AIM: To assess inter-rater agreement and utility of CERT used to assess completeness of reporting of one rehabilitation exercise intervention: pelvic floor muscle training (PFMT).
DESIGN: A non-experimental agreement study.
SETTING: Update of the Cochrane systematic review comparing different approaches to PFMT for urinary incontinence in women.
POPULATION: Two PFMT arms from 21 newly identified trials.
METHODS: Five raters independently used CERT to assess sufficiency of reporting of each arm (experimental PFMT and control PFMT) of each trial. One rater, PFMT non-expert, rated all trials. Four raters, all PFMT experts, assessed a mutually exclusive subgroup of the trials. In addition to rating sufficiency - “Yes” compared to No” or “Uncertain” - raters also reported on CERT utility. Expert ratings were used to determine the proportion of CERT items rated as sufficiently reported. Rater agreement was estimated using coefficient kappa and McNemar’s test.
RESULTS: The range of CERT items rated as sufficiently reported was 0 to 15 of 19 items, and the mean for both trial arms was 5.5. For agreement, 11 of 19 items had sufficient data to estimate coefficient kappa and only 3 of 11 had a kappa >0.4 (moderate agreement). From the 12 of 19 items for which McNemar’s test could be performed, five had evidence that PFMT experts more often rated the reporting as sufficient than the non-expert. Raters reported the CERT template was comprehensive but not complete and needed contextualizing for PFMT.
CONCLUSIONS: Completeness of reporting was poor for this example of a rehabilitation exercise intervention, and equally poor in both trial arms.

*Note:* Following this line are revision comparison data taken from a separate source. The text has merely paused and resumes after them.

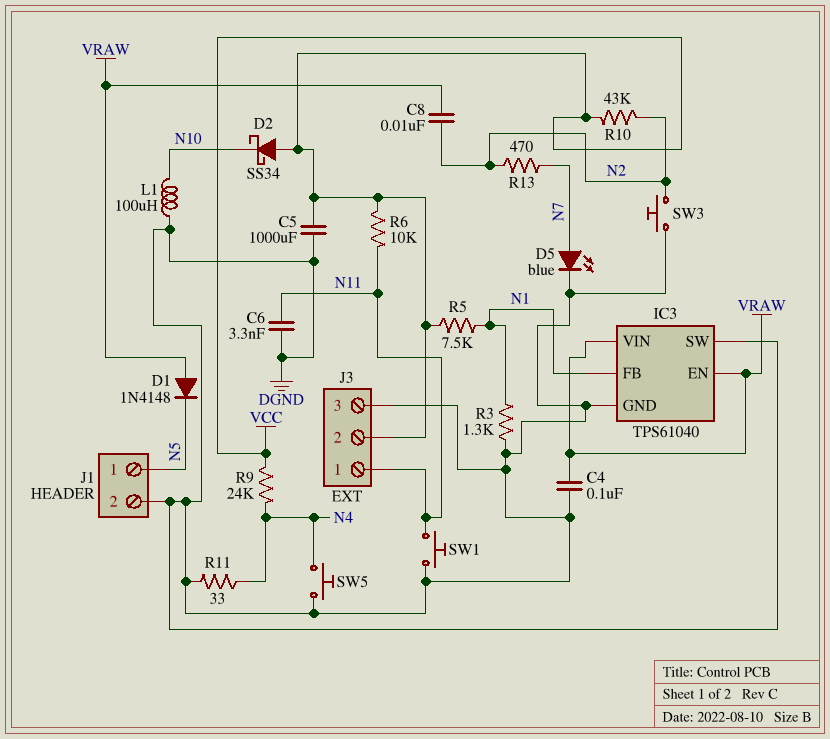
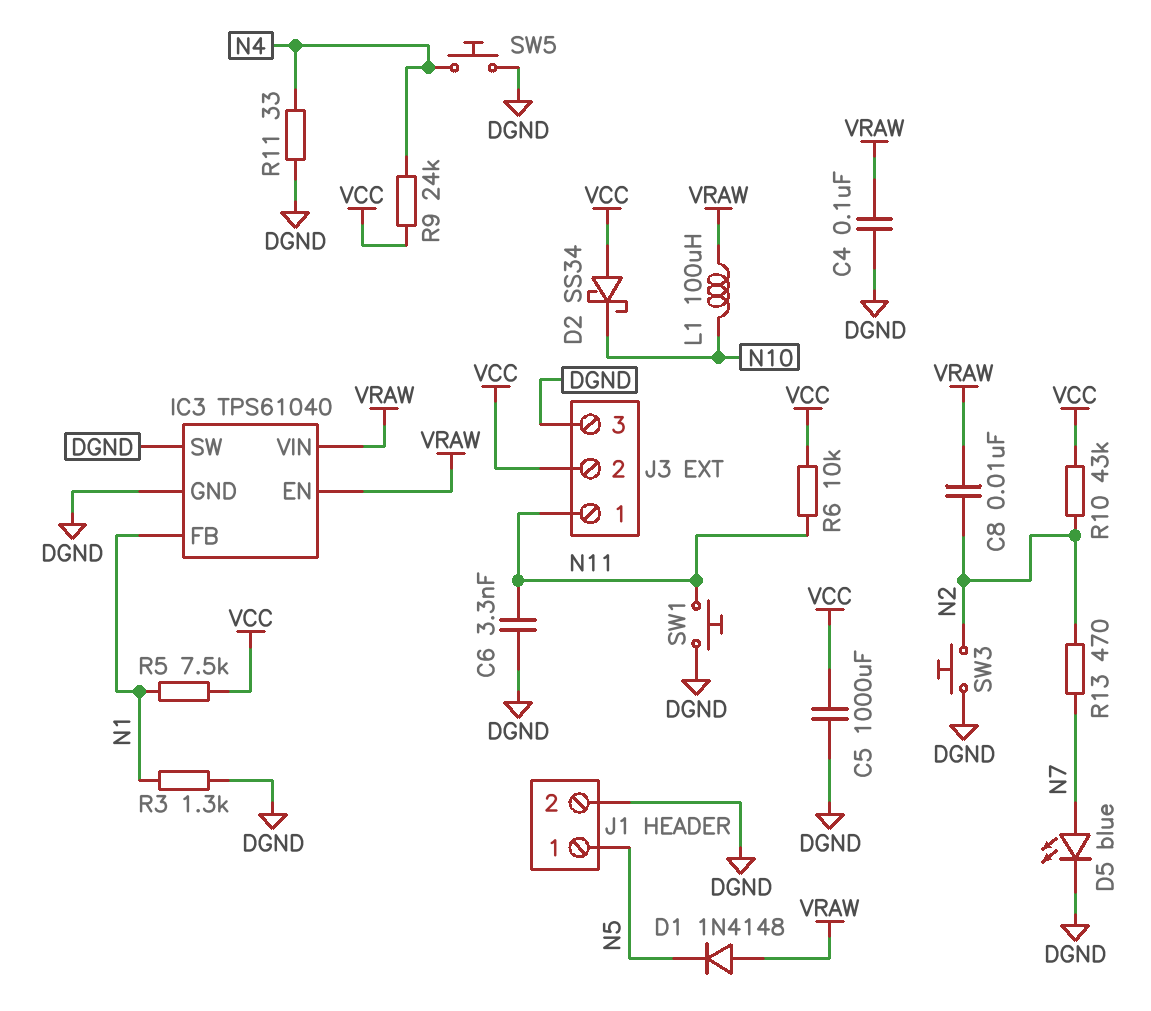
L1: 100uH (DGND, N10) -> 100uH (N10, VRAW)

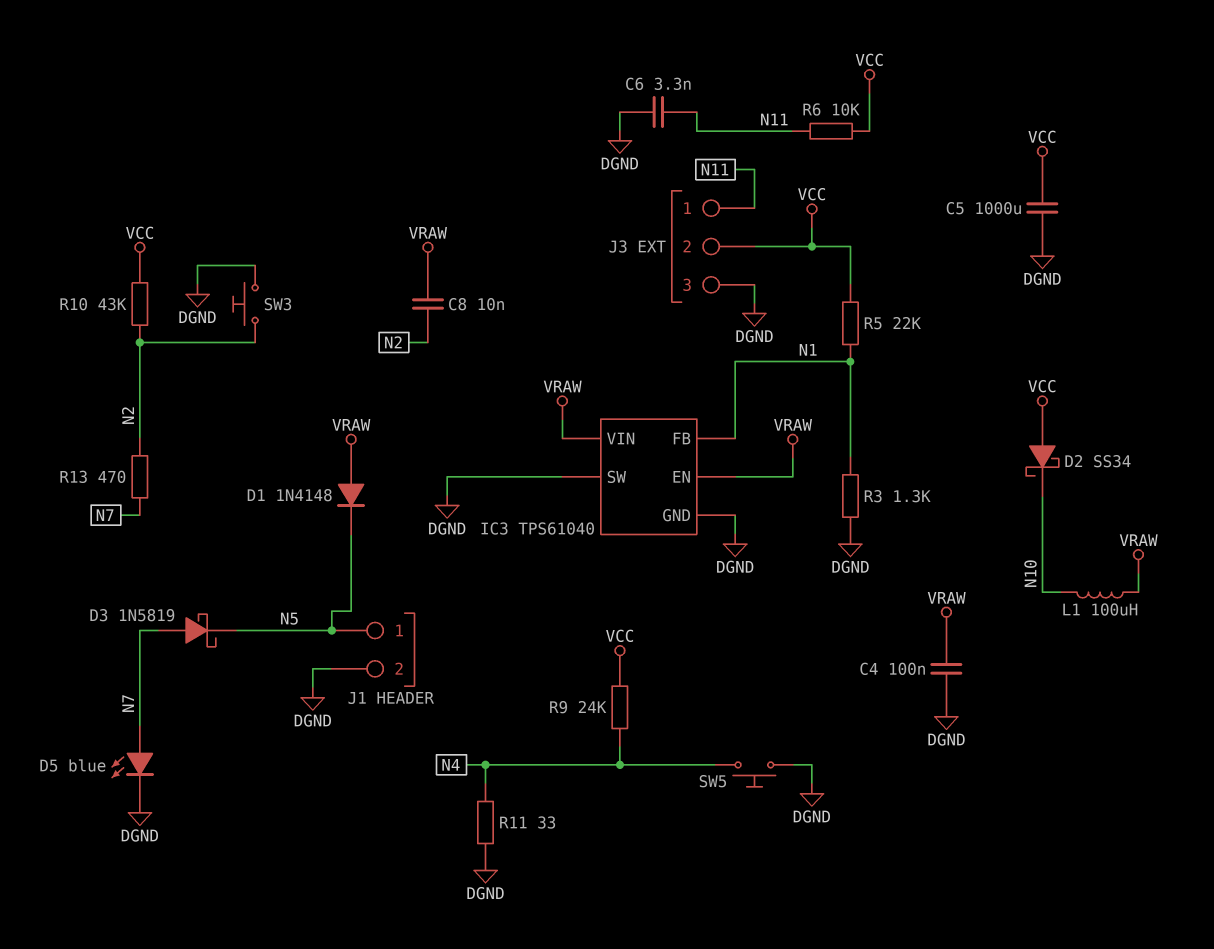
D3: none -> schottky 1N5819 (A N7, K N5)
R5: 7.5k (N1, VCC) -> 22k (N1, VCC)
SW1: button (DGND, N11) -> none

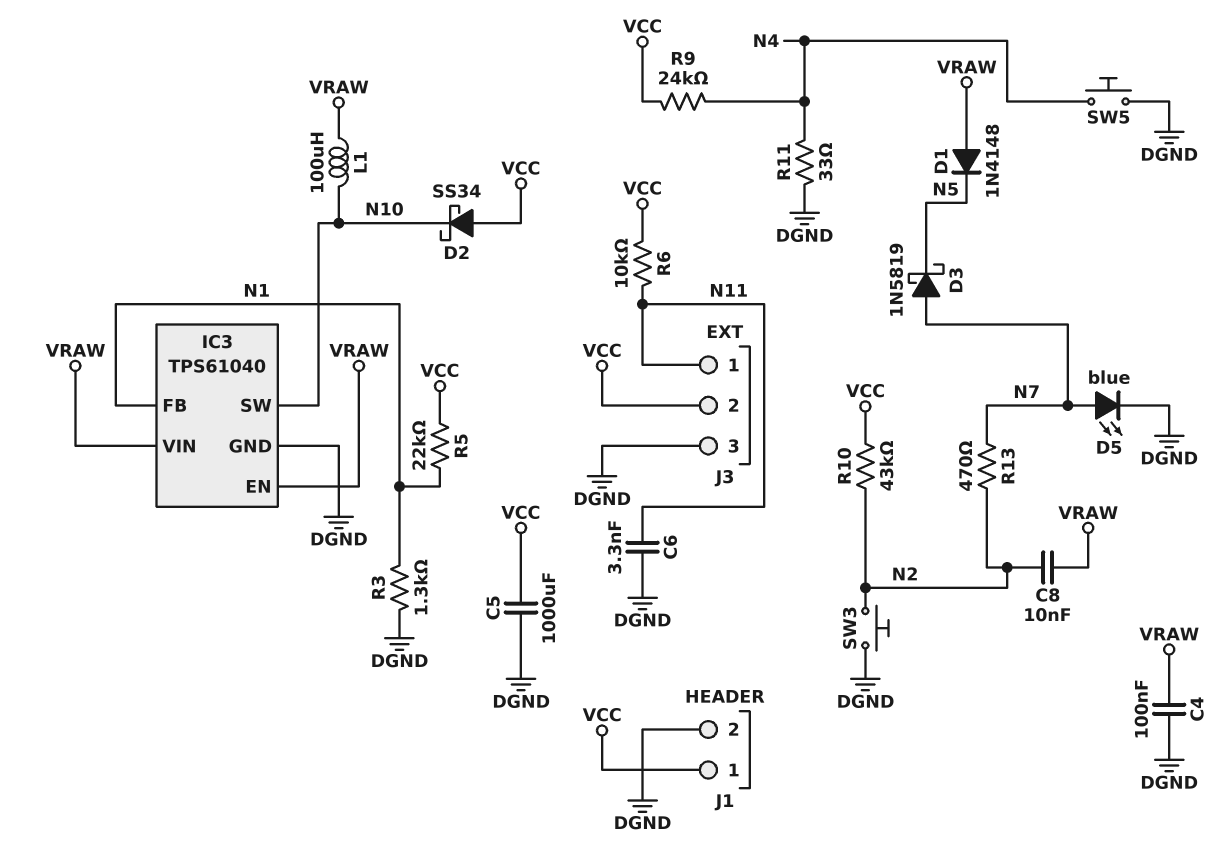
IC3 pin SW: DGND -> N10
J1 pin 1: N5 -> VCC

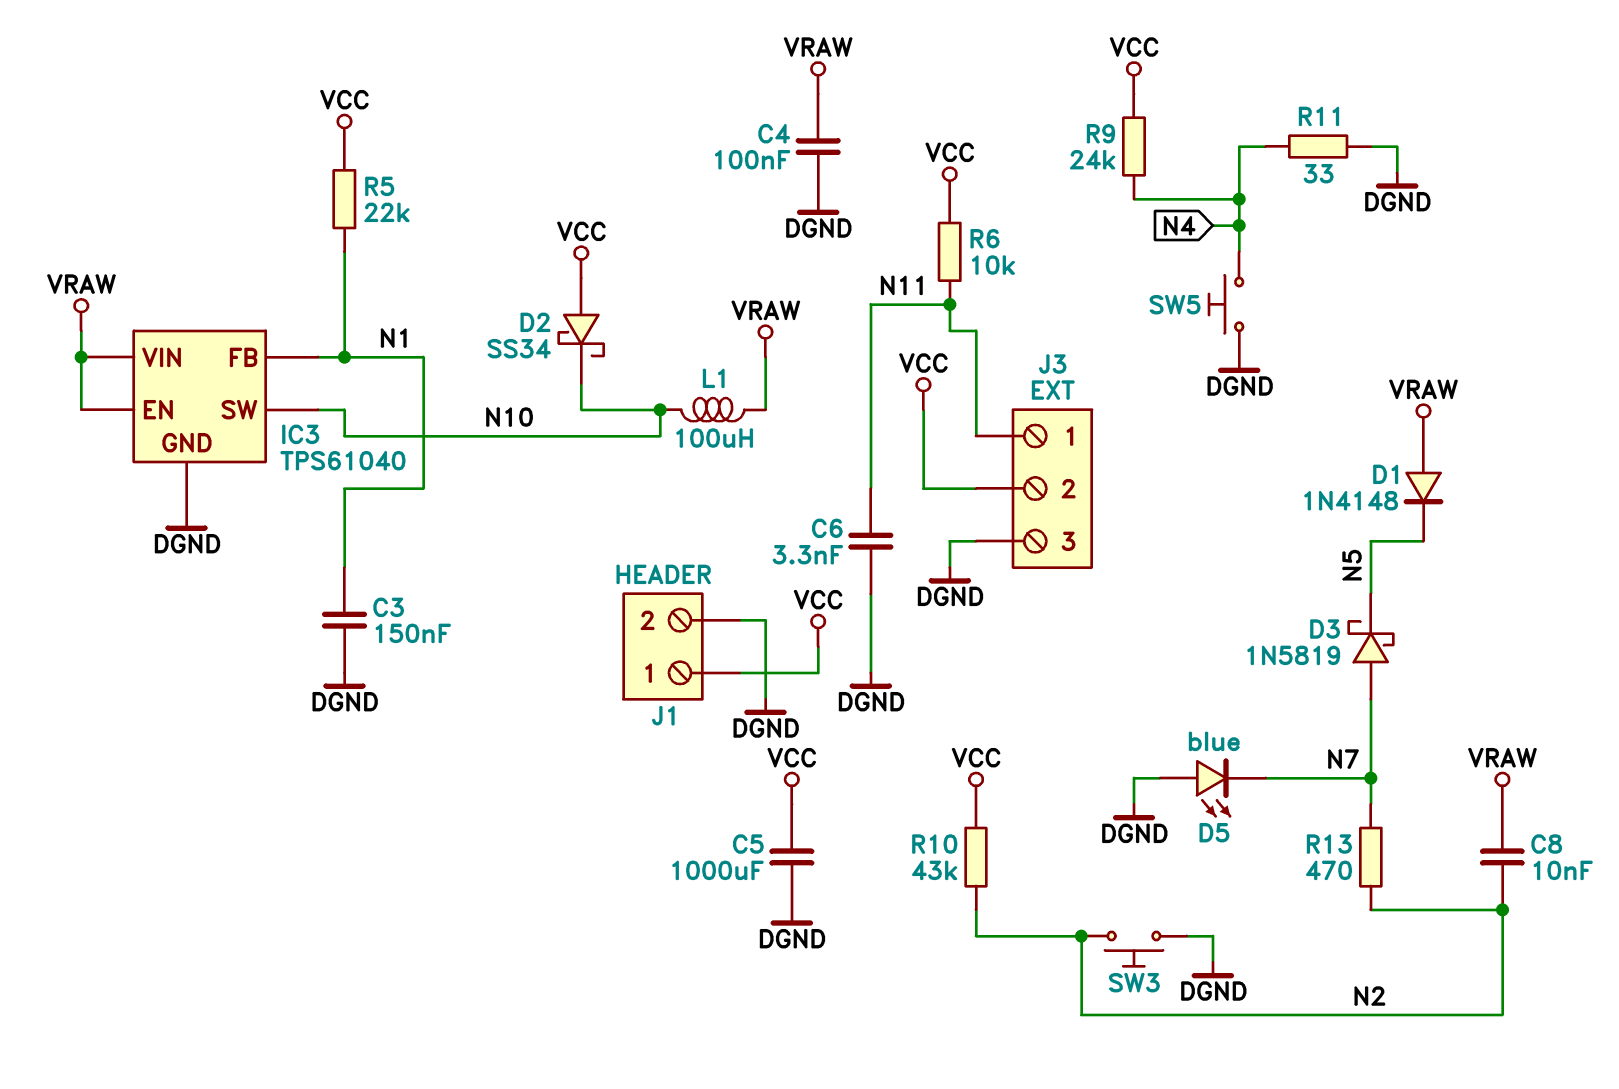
C3: none -> 150nF (DGND, N1)
D5: LED blue (A N7, K DGND) -> LED blue (A DGND, K N7)
R3: 1.3k (DGND, N1) -> none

Inter-rater agreement of completeness of reporting was also poor. Using a data extraction tool with poor rater-agreement may add unnecessary burden in a review. However, using a data extraction tool that enables assessment of intervention homogeneity has benefits in making decisions about which data to pool or not.
CLINICAL REHABILITATION IMPACT: Researchers reporting clinical trials must pay more attention to completeness of rehabilitation exercise reporting.